— Start of Extracted data —
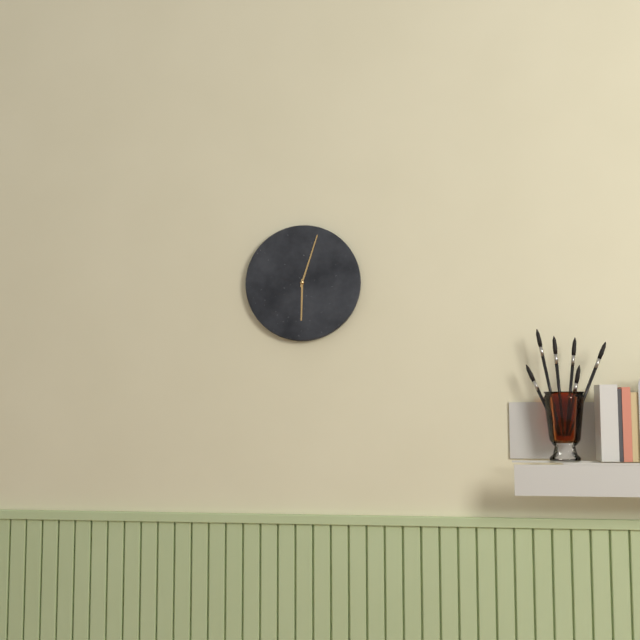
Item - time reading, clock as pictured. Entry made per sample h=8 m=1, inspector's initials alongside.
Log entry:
h=6 m=3
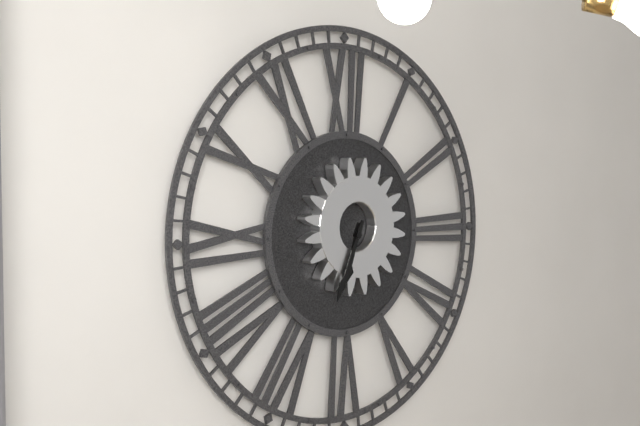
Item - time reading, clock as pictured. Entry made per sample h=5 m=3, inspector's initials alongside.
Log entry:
h=6 m=34
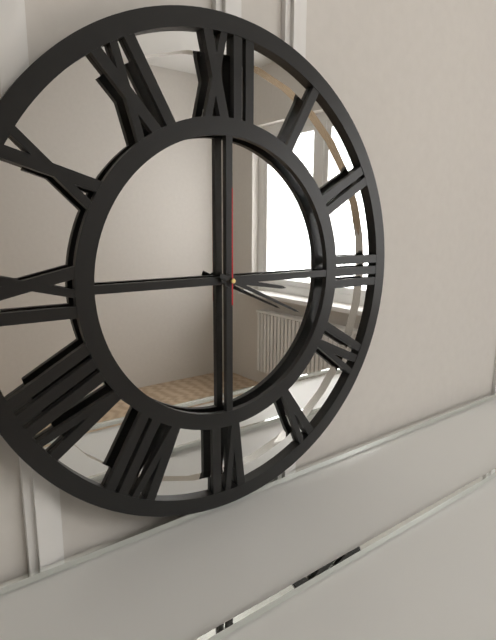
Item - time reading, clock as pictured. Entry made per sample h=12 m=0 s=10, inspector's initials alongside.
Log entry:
h=3 m=19 s=0
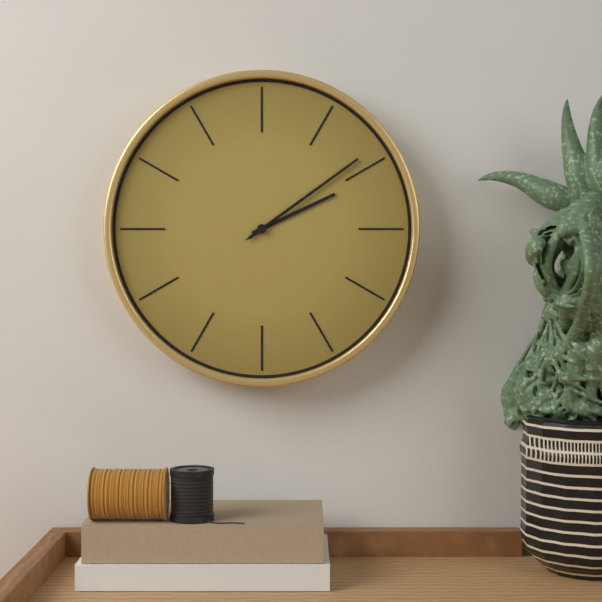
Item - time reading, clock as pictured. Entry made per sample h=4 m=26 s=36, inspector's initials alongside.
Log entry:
h=2 m=9 s=9
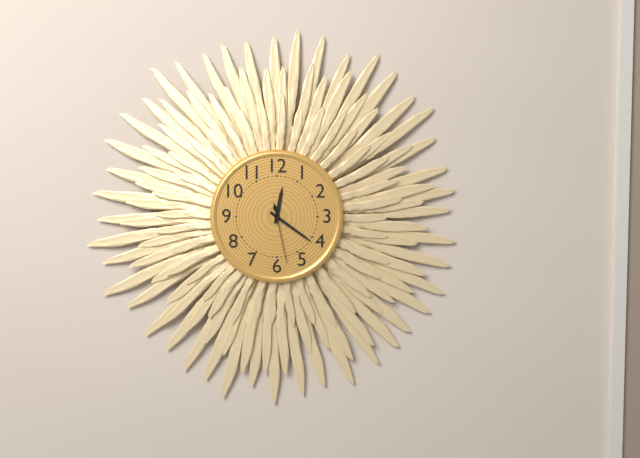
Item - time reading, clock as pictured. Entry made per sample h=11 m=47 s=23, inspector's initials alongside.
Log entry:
h=12 m=21 s=28
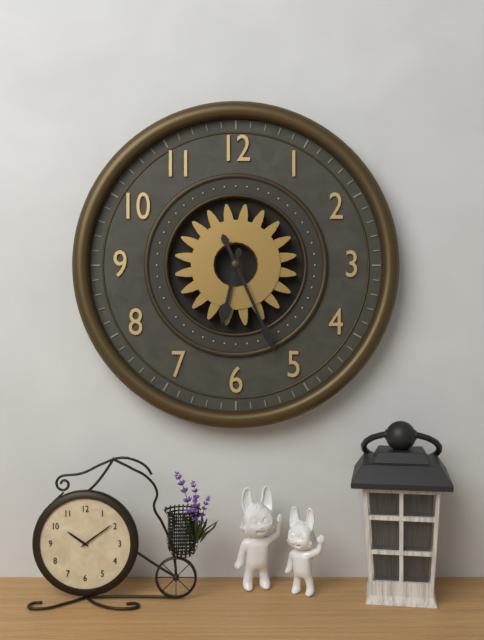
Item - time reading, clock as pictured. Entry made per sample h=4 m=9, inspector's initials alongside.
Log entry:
h=6 m=26
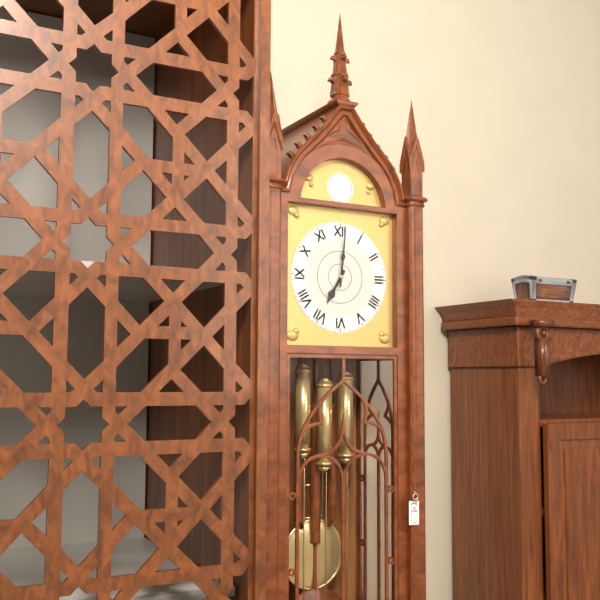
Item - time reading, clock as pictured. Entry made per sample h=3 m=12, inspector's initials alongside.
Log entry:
h=7 m=1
— End of Extracted data —
◆ **Problem to solve**
Copy every row above word for word, leaving out the pictures.

◆ **Response to the task**
Item - time reading, clock as pictured. Entry made per sample h=8 m=1, inspector's initials alongside.
Log entry:
h=6 m=3
Item - time reading, clock as pictured. Entry made per sample h=5 m=3, inspector's initials alongside.
Log entry:
h=6 m=34
Item - time reading, clock as pictured. Entry made per sample h=12 m=0 s=10, inspector's initials alongside.
Log entry:
h=3 m=19 s=0
Item - time reading, clock as pictured. Entry made per sample h=4 m=26 s=36, inspector's initials alongside.
Log entry:
h=2 m=9 s=9
Item - time reading, clock as pictured. Entry made per sample h=11 m=47 s=23, inspector's initials alongside.
Log entry:
h=12 m=21 s=28
Item - time reading, clock as pictured. Entry made per sample h=4 m=9, inspector's initials alongside.
Log entry:
h=6 m=26
Item - time reading, clock as pictured. Entry made per sample h=3 m=12, inspector's initials alongside.
Log entry:
h=7 m=1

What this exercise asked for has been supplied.